2110.04744
Long Expressive Memory for Sequence Modeling
T. Konstantin Rusch, S. Mishra, N. Benjamin Erichson, Michael W. Mahoney
correctmedium confidence
- Category
- Not specified
- Journal tier
- Specialist/Solid
- Processed
- Sep 28, 2025, 12:56 AM
- arXiv Links
- Abstract ↗PDF ↗
Audit review
The paper’s Proposition 4.4 states that LEM (3) can approximate any finite-horizon Lipschitz discrete-time system (8) under boundedness assumptions, with proof deferred to SM§D.4. The construction there freezes the gates by setting Δt=1 and taking large gate biases (so ˆσ(b∞)≈1), realizes each step as a two-layer tanh MLP, uses block structure so only the state coordinates feed the next step, and controls error growth via Lipschitz bounds, culminating in an explicit LEM parameterization that achieves ||o_n−ω_n||≤ε for 1≤n≤N . The candidate solution follows the same blueprint: freeze the time gates near 1, approximate the composite map with a two-layer tanh network on a compact set, enforce block-sparsity so outputs do not feed back, and bound the accumulated error with a discrete Grönwall/Lipschitz argument. The only technical difference is that the candidate explicitly quantifies the gate-induced error (ε_gate) instead of the paper’s notational shortcut of setting the gate deviation δ→0 for simplicity, but both yield the same conclusion.

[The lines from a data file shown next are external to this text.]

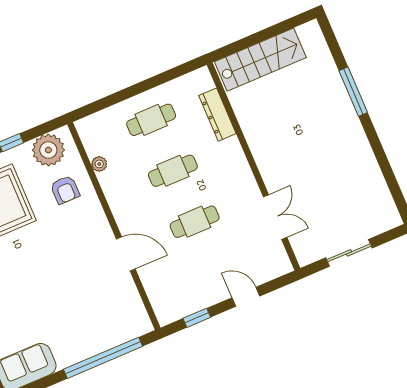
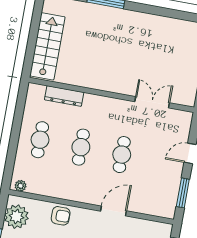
plant: (99, 164) -> (20, 186), moved
armchair: (65, 190) -> (61, 216), moved
window: (197, 318) -> (183, 193), width x1.50

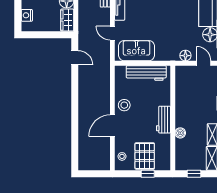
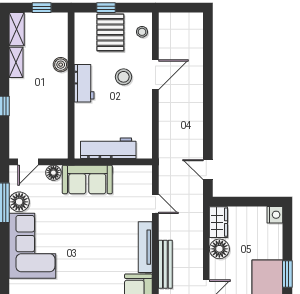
nightstand: (27, 15) -> (275, 215), moved
sofa: (136, 51) -> (87, 179), moved
door: (204, 63) -> (28, 162), hinge flipped
stool: (124, 105) -> (124, 77), moved

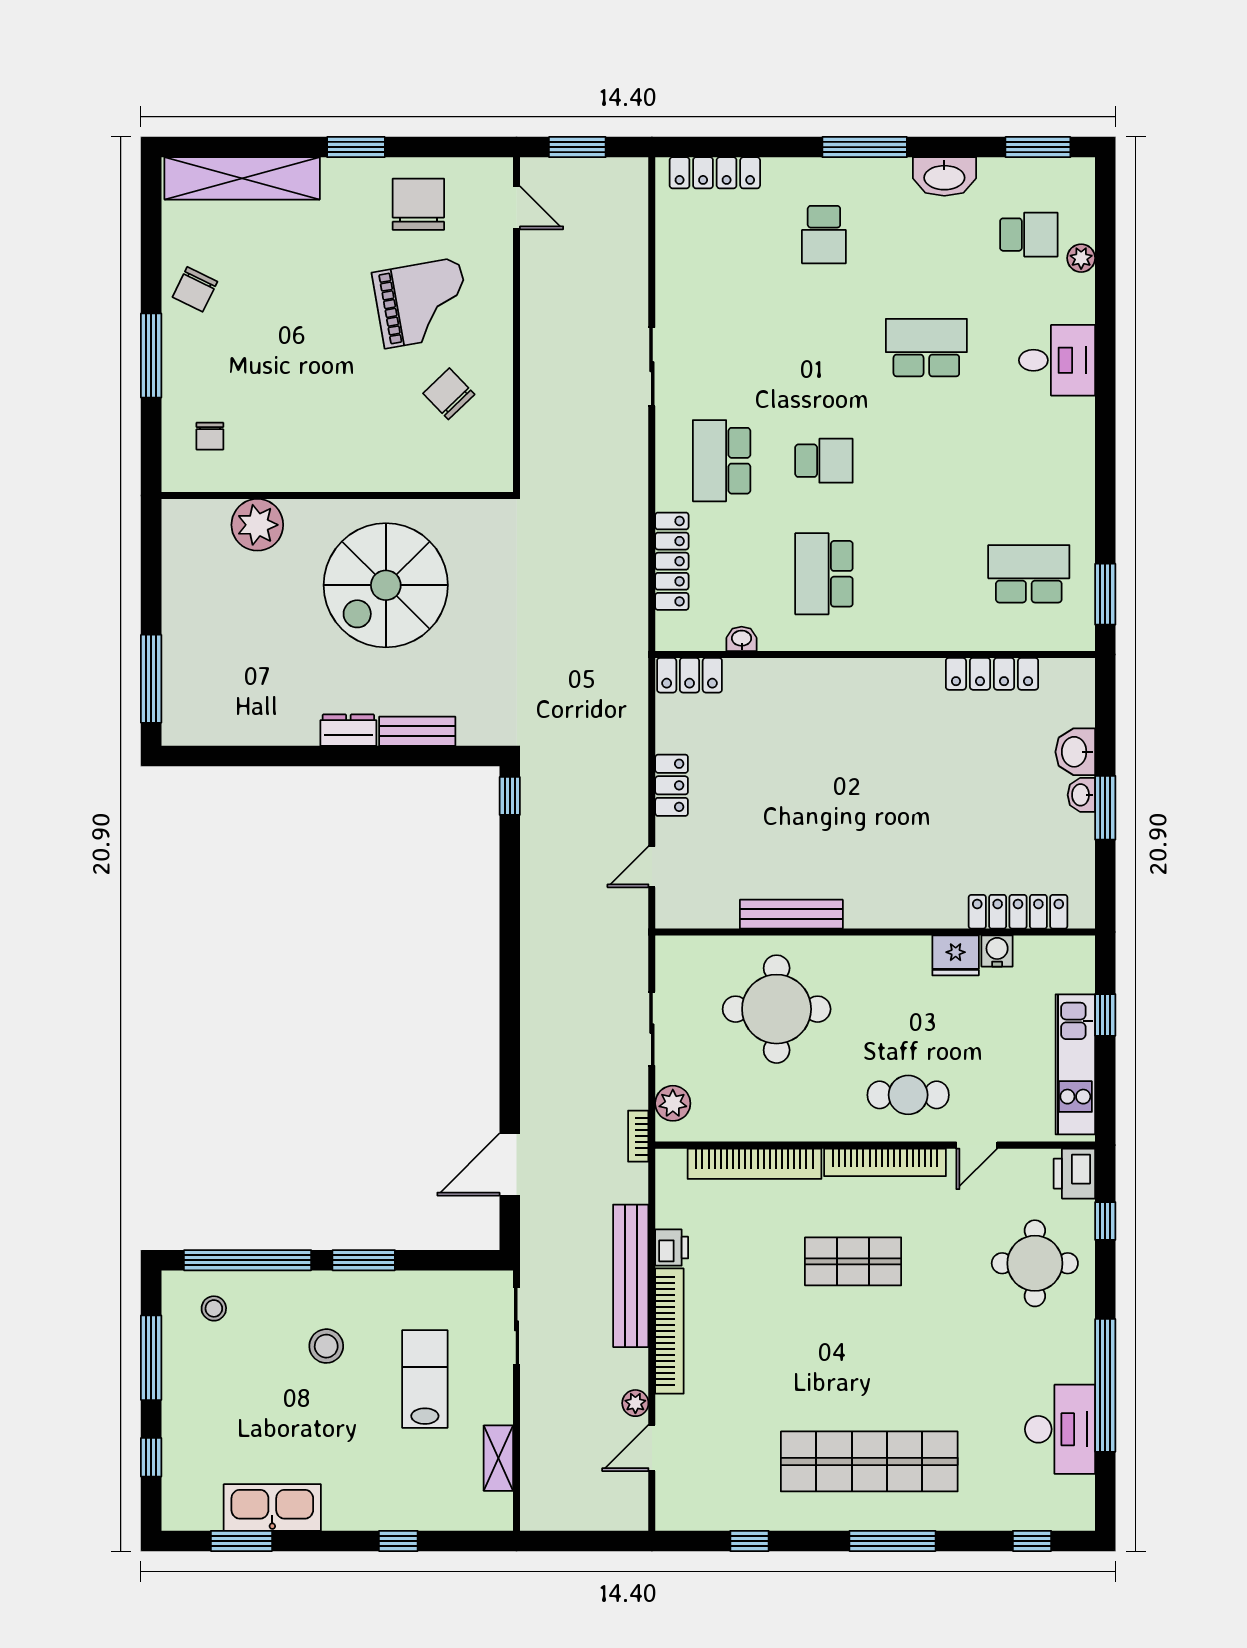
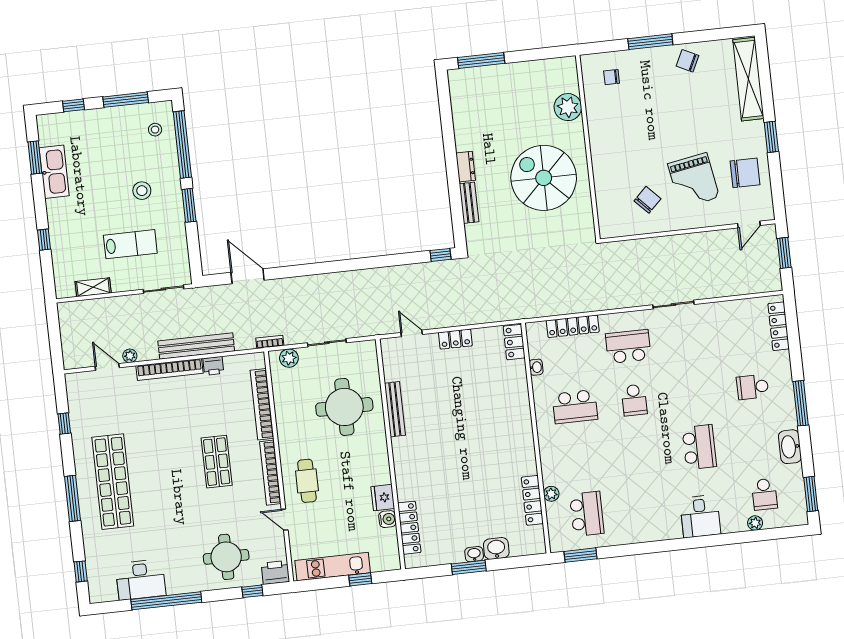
school desk: (824, 574) -> (575, 407), turned 180
plant: (984, 637) -> (551, 494), added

Hence both are correct and essentially the same proof at a conceptual level.
Referee report (LaTeX)
\textbf{Recommendation:} minor revisions
\textbf{Journal Tier:} specialist/solid
\textbf{Justification:}
The proposition on universal approximation by LEM is demonstrably correct using standard approximation theory and a careful parameterization that freezes gates and enforces block structure. The supplemental materials provide the needed constructive details. Minor issues include the notational overlap for W\_y and the informal setting of gate deviation to zero for simplicity; making these fully explicit would strengthen rigor and clarity.